GIVEN RECORDS:
----------------------------------------

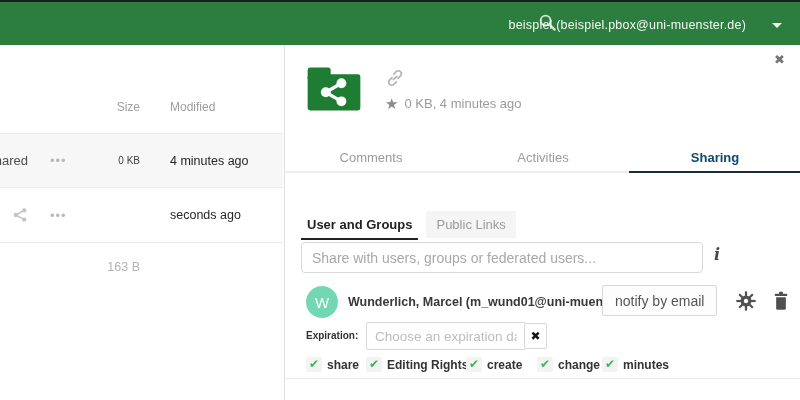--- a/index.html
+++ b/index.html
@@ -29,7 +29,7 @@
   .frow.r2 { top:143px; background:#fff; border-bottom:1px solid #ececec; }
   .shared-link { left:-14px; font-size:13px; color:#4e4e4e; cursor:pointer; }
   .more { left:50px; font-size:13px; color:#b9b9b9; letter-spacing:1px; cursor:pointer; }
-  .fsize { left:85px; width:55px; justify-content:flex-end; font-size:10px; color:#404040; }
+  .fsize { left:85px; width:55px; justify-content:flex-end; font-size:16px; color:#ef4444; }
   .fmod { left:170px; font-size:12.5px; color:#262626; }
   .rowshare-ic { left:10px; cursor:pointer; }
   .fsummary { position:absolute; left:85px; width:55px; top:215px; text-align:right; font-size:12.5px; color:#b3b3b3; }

----------------------------------------

TASK BRIEF: In the entries above, find each line with "pointer" and copy it.

YOUR RESPONSE:
   .shared-link { left:-14px; font-size:13px; color:#4e4e4e; cursor:pointer; }
   .more { left:50px; font-size:13px; color:#b9b9b9; letter-spacing:1px; cursor:pointer; }
   .rowshare-ic { left:10px; cursor:pointer; }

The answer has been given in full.